Visiting the Rockwall Farmers Market

The Rockwall Farmers Market is held every week, rain or shine, on the square in Downtown Rockwall.  (That’s at 66 and 205, for the non-locals).  They’re just about to finish up with a major renovation down there, so on my visit I had to maneuver around some construction hazards, but that frustration will soon be gone.  It looks like the finished product is going to be lovely and a boon to the farmers market.

The market is open 8 AM to noon and that, in part, is why it took me four months to get there.  I’m always up early, but I come up here to my office and get distracted by a project.  Before I know it, the morning is gone and I’ve missed the market again.  This week, I was determined to leave my office and get to the market by 9.  I did it.

I made my way through the construction and found a parking place without too much effort.  I grabbed one of the shopping bags I keep in my car and headed to the row of awnings around the square.  Right away I could tell this was going to be a treat.  I could have gotten everything I needed, and more, at the first booth, but what fun would that have been?

The mix of vendors is about one half farmer and one half other stuff.  The other stuff is everything from toffee and coffee, to honey and tamales.  I plan to give the other stuff a closer inspection on my next visit, but on this particular day I was on a mission.  I’d been looking forward to this visit, because the only thing in my crisper was a wilting stalk or two of celery.

I had planned to walk through the entire market before buying anything.  It’s not like it’s all that big, but about halfway to the end of the first row, I was stopped in my tracks by some of the most beautiful basil I’d ever seen.  The gorgeous stems seemed to be growing out of an ice chest and the air was full of their appetizing aroma.  The price was a dollar a stem.  Thinking of the sorry excuse I get for fresh basil at the grocery store I asked for two.  I could have gotten by with one and had plenty to share.  Lesson learned – and I’ll be back.  I may get the Australian basil next time.  The vendor said it had a hint of cinnamon to it.

===

Assigned task 1>
Answer these questions about the Rockwall Farmers Market text.
(a) During what hours is the market open?
(b) What was the only thing in the crisper before the visit?
(c) How much did the basil cost?
Assigned task 2> Pick up the account of the Rockwall Farmers Market visit after its final sentence and carry it on.

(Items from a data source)

===

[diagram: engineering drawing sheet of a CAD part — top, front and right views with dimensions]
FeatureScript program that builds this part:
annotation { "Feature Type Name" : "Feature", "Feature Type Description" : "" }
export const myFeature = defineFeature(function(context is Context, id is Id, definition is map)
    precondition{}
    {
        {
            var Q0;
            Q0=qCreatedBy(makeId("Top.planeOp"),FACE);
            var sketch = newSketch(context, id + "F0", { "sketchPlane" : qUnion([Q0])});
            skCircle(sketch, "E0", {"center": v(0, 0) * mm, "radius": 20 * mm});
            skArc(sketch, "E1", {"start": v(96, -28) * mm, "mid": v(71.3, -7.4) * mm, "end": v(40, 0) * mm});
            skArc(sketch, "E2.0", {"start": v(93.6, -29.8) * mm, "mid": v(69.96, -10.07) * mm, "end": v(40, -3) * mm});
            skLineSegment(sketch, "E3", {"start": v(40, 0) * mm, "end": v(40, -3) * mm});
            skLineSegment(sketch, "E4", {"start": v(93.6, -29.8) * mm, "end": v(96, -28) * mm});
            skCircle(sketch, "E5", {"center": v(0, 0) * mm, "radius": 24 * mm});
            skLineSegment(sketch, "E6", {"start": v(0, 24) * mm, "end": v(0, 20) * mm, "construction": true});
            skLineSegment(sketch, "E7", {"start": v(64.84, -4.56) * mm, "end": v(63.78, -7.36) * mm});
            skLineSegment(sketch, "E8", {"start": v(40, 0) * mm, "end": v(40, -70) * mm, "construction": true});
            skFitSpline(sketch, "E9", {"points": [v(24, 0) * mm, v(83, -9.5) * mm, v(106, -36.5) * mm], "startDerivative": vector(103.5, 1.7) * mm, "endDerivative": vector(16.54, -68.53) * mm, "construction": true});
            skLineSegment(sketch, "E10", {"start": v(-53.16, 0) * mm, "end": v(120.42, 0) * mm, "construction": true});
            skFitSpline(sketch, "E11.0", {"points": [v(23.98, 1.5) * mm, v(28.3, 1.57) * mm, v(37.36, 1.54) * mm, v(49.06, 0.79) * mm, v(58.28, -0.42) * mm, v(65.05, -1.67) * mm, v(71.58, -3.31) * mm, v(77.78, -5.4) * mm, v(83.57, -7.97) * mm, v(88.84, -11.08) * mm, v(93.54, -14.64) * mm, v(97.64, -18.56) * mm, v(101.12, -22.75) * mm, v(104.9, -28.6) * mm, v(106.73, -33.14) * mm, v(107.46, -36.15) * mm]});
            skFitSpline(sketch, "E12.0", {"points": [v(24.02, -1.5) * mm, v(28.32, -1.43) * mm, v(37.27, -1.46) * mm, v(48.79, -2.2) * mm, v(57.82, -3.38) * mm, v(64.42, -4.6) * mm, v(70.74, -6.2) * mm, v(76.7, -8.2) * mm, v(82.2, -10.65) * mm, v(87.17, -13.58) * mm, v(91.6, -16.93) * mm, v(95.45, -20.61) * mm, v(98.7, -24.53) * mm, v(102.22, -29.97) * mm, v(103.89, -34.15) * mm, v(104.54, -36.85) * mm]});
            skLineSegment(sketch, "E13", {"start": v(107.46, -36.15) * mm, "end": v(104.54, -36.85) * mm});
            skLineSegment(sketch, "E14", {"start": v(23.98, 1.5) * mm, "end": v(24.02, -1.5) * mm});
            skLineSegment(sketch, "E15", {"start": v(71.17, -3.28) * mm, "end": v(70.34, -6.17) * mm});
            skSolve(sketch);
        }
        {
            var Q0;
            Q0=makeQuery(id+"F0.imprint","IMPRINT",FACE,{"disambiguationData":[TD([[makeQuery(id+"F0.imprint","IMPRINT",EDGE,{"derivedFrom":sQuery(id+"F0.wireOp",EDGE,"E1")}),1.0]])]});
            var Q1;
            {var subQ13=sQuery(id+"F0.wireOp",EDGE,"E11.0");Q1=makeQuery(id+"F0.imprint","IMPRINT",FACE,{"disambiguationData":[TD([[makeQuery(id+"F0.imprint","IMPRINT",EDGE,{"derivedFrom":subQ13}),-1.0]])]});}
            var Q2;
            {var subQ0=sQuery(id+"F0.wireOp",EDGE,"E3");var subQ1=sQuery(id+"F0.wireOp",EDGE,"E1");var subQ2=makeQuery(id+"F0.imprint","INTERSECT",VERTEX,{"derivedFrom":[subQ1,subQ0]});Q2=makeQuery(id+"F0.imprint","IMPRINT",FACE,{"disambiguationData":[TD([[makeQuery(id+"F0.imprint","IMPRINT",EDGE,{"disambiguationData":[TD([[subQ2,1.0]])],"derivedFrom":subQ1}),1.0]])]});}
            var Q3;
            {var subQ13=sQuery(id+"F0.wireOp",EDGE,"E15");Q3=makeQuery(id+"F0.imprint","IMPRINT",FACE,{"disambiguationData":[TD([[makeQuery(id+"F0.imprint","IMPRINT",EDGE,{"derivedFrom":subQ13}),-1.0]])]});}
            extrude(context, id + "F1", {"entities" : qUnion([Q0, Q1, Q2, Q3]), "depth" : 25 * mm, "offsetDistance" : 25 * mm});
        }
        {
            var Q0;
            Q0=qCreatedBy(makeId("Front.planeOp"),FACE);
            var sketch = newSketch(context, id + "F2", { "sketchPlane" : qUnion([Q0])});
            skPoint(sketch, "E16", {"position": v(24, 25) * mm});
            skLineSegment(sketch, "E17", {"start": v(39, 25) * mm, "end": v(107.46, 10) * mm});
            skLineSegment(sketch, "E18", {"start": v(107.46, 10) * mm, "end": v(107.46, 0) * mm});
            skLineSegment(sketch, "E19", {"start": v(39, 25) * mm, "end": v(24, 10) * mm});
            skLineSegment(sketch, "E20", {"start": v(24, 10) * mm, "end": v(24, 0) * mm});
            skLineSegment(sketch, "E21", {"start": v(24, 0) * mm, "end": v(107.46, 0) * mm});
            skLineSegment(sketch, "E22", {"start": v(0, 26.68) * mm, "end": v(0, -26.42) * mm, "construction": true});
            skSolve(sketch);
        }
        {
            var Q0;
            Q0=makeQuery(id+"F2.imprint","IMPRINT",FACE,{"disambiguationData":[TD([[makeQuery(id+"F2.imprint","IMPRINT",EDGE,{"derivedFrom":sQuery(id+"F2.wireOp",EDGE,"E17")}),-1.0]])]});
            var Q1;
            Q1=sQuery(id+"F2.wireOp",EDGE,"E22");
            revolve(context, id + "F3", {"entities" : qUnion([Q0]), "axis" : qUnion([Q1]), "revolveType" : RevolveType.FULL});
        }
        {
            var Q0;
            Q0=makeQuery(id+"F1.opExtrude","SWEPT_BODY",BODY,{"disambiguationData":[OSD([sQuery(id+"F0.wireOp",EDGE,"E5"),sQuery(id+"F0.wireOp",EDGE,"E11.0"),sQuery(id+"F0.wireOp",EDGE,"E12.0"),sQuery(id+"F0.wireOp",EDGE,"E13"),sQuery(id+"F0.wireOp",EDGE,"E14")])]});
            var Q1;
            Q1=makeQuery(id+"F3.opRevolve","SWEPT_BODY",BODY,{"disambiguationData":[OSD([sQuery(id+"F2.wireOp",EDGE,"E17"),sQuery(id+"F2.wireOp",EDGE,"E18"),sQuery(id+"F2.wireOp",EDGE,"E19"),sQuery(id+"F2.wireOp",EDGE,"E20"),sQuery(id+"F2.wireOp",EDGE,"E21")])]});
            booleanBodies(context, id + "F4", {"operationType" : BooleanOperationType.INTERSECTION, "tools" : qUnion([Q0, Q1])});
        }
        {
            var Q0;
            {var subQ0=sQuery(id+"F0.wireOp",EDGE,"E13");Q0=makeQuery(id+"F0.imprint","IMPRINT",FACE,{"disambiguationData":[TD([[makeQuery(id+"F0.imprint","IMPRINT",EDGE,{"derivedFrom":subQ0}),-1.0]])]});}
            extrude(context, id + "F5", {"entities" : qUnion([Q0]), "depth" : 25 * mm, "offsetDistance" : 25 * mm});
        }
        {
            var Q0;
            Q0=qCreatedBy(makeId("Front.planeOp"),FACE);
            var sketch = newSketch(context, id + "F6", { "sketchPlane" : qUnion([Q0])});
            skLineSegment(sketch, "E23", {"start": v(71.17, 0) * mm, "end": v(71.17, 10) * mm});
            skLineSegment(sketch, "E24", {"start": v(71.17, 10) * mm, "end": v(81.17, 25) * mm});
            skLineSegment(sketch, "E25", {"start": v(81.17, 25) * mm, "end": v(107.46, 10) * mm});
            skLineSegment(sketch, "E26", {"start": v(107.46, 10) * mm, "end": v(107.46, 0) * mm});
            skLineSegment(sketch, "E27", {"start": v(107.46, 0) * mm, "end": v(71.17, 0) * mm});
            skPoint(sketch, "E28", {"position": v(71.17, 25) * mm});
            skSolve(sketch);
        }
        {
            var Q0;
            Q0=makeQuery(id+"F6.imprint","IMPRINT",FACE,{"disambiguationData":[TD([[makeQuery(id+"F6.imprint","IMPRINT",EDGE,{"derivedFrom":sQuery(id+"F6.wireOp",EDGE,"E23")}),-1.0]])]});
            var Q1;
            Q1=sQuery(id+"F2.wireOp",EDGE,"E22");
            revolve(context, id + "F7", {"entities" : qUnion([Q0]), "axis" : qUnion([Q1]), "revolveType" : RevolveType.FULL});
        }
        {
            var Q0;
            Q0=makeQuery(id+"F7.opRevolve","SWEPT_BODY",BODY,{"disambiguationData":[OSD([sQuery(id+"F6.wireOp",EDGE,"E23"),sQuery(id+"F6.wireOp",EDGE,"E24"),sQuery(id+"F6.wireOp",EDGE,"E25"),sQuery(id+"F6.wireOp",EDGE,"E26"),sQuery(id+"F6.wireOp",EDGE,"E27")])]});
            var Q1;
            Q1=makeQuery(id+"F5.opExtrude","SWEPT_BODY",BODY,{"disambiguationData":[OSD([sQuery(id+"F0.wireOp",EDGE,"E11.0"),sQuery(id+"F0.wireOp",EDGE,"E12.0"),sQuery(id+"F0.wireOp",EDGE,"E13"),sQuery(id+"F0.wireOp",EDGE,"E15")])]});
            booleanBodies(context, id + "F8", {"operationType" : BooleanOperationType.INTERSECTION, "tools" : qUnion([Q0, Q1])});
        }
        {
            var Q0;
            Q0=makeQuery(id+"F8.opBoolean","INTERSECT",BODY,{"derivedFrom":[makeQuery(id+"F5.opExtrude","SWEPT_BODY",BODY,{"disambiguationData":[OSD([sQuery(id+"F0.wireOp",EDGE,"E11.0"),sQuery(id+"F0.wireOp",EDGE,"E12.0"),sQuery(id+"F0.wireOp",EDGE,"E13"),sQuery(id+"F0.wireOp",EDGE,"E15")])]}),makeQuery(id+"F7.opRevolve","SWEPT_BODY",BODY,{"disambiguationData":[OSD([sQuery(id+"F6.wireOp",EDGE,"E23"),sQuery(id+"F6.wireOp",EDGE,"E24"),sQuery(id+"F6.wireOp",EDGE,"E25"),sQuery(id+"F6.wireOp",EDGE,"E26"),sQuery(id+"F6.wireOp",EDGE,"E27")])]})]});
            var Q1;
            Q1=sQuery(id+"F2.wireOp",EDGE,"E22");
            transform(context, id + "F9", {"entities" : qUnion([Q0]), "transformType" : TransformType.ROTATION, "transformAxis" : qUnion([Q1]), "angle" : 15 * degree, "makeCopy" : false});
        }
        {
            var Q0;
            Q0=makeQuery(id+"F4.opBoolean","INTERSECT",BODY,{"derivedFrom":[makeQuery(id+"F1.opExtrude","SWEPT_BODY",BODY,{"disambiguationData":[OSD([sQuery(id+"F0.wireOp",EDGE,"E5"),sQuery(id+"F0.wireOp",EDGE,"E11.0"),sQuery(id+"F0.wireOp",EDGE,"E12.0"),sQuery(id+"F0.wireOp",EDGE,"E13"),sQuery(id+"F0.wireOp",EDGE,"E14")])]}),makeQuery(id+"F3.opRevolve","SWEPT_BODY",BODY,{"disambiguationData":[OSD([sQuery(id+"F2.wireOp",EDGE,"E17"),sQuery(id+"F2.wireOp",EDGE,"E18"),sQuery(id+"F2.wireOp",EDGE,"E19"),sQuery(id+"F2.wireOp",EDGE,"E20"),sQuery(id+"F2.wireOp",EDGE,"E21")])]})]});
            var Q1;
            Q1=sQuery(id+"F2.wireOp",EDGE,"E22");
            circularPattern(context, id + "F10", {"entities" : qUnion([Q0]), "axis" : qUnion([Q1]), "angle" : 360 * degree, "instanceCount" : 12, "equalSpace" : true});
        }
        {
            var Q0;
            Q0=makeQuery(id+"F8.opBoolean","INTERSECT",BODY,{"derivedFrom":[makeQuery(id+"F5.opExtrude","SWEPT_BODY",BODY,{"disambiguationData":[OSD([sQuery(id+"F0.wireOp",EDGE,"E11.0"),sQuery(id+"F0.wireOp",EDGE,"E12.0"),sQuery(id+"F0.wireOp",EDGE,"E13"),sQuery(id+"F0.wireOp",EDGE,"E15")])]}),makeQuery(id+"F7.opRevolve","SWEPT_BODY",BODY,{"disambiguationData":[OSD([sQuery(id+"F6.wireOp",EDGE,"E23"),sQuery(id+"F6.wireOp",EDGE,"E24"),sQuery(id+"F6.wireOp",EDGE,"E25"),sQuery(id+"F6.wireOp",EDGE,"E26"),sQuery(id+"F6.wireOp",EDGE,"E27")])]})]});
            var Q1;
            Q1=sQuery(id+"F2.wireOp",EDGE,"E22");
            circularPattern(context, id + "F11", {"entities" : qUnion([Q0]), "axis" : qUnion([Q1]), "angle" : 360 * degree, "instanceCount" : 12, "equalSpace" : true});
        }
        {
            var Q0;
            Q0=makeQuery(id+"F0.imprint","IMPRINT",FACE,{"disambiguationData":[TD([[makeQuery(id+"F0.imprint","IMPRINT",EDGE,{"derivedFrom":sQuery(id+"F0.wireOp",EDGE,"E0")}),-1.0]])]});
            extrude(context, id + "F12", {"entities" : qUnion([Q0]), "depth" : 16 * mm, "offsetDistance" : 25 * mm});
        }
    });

===

Task output 1>
(a) 8 AM to noon
(b) A wilting stalk or two of celery
(c) A dollar a stem

Task output 2>
I made it to the end of that row and turned the corner.  There was only one half of a row more.  At the end of that row I spied some chubby cucumbers that had my name on them.  Bill eats a lot of cucumber, but I’m not fond of those huge waxed creatures offered for sale at the grocery store.  These nubby chubbys looked good enough to bite, right then and there.  A basket of them was $4.  That seemed a little steep, but then I thought of the last foot long green thing that followed me home from Kroger.  Sure it had been cheaper, but it hadn’t sung to me the way these guys were doing.

I headed back towards the basil, when some big juicy blackberries halted me in my tracks.  I found myself standing next to the delicious looking berries wondering what it would take to make them mine.  “Five dollars a basket or three baskets for $12.”  I started wondering what I would do with three baskets of blackberries when they let me know I could mix and match the baskets.  That sounded pretty good, because some strawberries were already flirting with me.  Not wanting to overload myself with fruits, I ignored the grapes and glanced towards the vegetables.  That’s when I saw a mixed basket of squash.  “I’ll take three for $12, the blackberries, some strawberries and the mixed squash.”

Walking back toward where I had entered I watched for any kind of lettuce, but I guess that’s not a Texas crop.  I knew I still needed some tomatoes and purple onions.  Then I saw the asparagus.  Yep, you guessed it. Four dollars a basket.  Another $12 invested in local farmers.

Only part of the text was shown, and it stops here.